====== Bagian Teks
JAKARTA, RADARSUMBAR. COM – Presiden Joko Widodo menjadi sorotan lantaran tengah melakukan misi perdamaian dengan mengunjungi Ukraina dan Rusia di tengah perang antara kedua negara yang masih menggila.
Jokowi bersama rombongan tiba di Ukraina pada Rabu (29/6/2022) pagi dan langsung melakukan pertemuan dengan Presiden Volodymyr Zelensky hingga melakukan blusukan ke kota bekas zona perang.
Setidaknya ada empat poin utama hasil pertemuan Jokowi-Zelensky. Pertama, Jokowi mendorong resolusi perdamaian antara Kyiv dan Moskow meski ia menyadari akan sangat sulit.
Kedua, Jokowi menawarkan jadi pembawa pesan ke Presiden Vladimir Putin. Meski begitu, tak jelas bagaimana respons Zelensky dan apakah sang presiden Ukraina menitipkan pesan untuk disampaikan ketika Jokowi bertemu Putin di Moskow.
Ketiga, Zelensky mengutarakan bersedia menghadiri KTT G20 di Bali November mendatang dengan syarat. Terakhir, kedua presiden membicarakan terkait ancaman lonjakan harga dan krisis pangan global imbas dari invasi Rusia ke Ukraina.
Menteri Luar Negeri RI Retno Marsudi juga mengatakan kunjungan Jokowi ini dilakukan untuk membawa agenda perdamaian kepada kedua kubu. Namun, apakah alasan Jokowi kekeh berupaya menjadi juru damai Rusia-Ukraina?
Menurut Pengamat politik internasional, upaya perdamaian ini tak lepas dari hubungan RI dengan Uni Soviet di masa lampau. Indonesia memiliki hubungan sejarah yang erat dengan Rusia yang dimulai ketika Uni Soviet mendukung kemerdekaan RI dari Belanda pada 1945.
============
====== Baris Dataset
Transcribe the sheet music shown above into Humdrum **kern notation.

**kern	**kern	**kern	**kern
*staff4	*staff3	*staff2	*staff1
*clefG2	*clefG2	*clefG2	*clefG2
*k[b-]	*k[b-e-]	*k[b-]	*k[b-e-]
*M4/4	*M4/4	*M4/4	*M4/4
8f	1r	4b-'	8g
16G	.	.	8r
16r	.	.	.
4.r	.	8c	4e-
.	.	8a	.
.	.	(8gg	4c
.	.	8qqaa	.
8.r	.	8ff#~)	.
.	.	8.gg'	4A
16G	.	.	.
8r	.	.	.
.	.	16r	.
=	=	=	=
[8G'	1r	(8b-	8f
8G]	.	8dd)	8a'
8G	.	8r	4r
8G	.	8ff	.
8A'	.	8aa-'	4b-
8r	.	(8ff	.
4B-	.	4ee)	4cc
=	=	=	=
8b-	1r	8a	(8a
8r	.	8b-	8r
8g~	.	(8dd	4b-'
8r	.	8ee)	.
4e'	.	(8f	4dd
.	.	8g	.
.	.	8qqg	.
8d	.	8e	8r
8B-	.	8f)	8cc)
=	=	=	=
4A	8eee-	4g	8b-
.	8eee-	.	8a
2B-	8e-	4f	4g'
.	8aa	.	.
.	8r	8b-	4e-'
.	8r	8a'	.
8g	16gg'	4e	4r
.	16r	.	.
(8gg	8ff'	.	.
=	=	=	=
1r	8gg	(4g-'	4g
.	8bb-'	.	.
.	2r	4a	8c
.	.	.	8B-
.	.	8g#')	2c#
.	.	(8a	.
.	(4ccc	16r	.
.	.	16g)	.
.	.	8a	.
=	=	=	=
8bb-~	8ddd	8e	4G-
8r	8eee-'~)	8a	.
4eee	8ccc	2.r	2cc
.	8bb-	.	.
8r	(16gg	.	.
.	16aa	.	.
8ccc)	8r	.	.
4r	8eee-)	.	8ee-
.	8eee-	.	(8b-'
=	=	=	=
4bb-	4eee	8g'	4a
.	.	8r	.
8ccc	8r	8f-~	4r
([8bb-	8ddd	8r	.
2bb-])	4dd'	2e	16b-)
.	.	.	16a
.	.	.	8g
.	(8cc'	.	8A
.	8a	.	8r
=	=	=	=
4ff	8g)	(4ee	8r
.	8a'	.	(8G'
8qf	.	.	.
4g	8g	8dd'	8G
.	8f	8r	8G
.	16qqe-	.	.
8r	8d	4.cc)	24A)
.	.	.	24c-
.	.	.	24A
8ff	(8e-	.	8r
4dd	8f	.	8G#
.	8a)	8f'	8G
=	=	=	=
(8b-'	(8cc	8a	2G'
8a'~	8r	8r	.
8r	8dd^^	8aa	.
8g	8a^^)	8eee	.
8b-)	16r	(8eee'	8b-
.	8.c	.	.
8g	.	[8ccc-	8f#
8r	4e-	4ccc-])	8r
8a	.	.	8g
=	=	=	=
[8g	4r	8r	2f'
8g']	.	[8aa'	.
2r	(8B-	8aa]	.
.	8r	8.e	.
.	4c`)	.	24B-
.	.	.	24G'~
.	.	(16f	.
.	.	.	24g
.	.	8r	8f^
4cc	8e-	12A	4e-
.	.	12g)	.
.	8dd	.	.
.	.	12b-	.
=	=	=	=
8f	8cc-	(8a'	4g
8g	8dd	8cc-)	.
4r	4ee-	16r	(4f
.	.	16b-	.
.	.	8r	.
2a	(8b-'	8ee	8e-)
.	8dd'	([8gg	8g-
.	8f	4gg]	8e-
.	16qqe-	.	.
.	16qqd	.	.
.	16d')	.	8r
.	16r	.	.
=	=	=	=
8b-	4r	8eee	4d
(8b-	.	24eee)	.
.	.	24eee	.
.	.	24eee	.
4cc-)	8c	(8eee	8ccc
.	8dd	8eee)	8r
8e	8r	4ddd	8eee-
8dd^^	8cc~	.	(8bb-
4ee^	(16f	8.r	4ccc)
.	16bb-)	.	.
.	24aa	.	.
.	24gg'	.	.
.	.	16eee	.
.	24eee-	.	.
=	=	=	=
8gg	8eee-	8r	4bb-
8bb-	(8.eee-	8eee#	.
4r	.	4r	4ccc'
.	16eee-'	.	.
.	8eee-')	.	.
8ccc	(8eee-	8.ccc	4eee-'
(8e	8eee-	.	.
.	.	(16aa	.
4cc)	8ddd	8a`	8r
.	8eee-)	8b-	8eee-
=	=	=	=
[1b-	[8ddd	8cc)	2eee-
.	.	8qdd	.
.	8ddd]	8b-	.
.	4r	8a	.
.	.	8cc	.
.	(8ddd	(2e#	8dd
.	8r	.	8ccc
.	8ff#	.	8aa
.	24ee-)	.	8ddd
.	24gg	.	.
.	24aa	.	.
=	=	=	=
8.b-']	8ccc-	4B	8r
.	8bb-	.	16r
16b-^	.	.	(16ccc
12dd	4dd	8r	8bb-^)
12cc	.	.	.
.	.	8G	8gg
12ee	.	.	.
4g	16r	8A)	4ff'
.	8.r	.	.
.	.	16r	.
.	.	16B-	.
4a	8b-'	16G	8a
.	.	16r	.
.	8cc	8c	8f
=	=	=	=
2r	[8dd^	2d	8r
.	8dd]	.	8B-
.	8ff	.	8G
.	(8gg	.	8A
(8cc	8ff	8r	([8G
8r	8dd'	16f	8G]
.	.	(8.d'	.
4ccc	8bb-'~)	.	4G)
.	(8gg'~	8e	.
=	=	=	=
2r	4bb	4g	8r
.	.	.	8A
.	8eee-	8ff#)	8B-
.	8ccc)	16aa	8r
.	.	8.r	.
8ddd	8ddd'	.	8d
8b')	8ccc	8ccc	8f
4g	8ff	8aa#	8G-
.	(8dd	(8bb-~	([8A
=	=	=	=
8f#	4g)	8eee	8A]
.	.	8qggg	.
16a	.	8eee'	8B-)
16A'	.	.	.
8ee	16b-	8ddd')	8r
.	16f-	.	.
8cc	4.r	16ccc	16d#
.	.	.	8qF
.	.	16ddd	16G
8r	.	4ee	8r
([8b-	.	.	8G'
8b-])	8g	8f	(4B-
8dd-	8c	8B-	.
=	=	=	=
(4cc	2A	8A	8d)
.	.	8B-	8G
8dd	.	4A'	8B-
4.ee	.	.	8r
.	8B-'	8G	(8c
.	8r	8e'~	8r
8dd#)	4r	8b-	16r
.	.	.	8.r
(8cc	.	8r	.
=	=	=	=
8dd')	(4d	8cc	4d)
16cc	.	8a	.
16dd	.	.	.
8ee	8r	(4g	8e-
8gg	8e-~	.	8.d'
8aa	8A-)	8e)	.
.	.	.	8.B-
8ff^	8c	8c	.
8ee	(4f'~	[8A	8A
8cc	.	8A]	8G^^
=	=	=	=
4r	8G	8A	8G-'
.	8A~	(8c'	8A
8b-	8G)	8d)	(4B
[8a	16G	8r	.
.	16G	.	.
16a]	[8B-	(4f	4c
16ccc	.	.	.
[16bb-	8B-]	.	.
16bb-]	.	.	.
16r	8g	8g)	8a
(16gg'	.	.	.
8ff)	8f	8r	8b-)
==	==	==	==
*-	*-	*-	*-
============
▸ **Tugas dan Latihan**
**A.** Berdasarkan artikel tentang kunjungan perdamaian Jokowi, kepada siapa Jokowi menawarkan diri menjadi pembawa pesan?
**B.** Lanjutkan artikel tentang kunjungan perdamaian Jokowi mulai dari kalimat terakhirnya.
Baris-baris tersebut sama sekali tidak digunakan di sini.

▸ **Hasil per Tugas**
**A.** Kepada Presiden Vladimir Putin.

**B.**
Berdasarkan situs Kementerian Luar Negeri RI, Uni Soviet merupakan salah satu negara yang menyambut baik kemerdekaan Indonesia saat RI mencoba mendapatkan pengakuan dunia internasional pada 1945-1950. Uni Soviet juga mengecam segala bentuk kolonialisme.
Di masa lalu, Rusia juga menjadi sumber senjata dan perangkat keras militer yang signifikan bagi Indonesia. Hingga kini, cukup banyak alat utama sistem pertahanan (alutsista) Indonesia berasal dari Rusia.
“Presiden pertama Indonesia, Soekarno, memiliki hubungan dekat dengan Uni Soviet saat kemerdekaan, dan itu berarti Indonesia saat ini memiliki keterikatan moral dengan Rusia,” kata dosen hubungan internasional di Universitas Katolik Santo Thomas, Kosman Samosir, kepada South China Morning Post.
“Jokowi akan sangat ingin membantu Rusia dan Ukraina untuk menemukan resolusi damai atas konflik ini, sebagai hasil dari keterikatan moral itu,” tuturnya lagi.
Pernyataan ini juga disetujui oleh peneliti dari Pusat Studi Internasional dan Strategis (CSIS), Gilang Kembara.
“Ada perasaan nostalgia masa lalu di warga Indonesia terkait Rusia. Dengan semangat masa lalu, Jokowi ingin mencoba membantu (mendamaikan Rusia-Ukraina),” tutur Kembara.
Meski begitu, Gilang mengatakan hubungan bisnis militer RI-Rusia saat ini “relatif stagnan” karena perubahan fokus Jakarta yang kini lebih fokus melihat senjata buatan Amerika Serikat dan ancaman sanksi jika membeli alutsista dari Moskow.
“Jokowi itu pragmatis dan dia akan mencari buah yang menggantung. Dia bukan seorang idealis. Akan sulit bagi Jokowi untuk menjadi ‘utusan perdamaian’ ketika dia memiliki sedikit pengetahuan tentang konteks sejarah, meskipun itu akan menjadi kemenangan yang sangat besar bagi Indonesia jika dia berhasil, “katanya.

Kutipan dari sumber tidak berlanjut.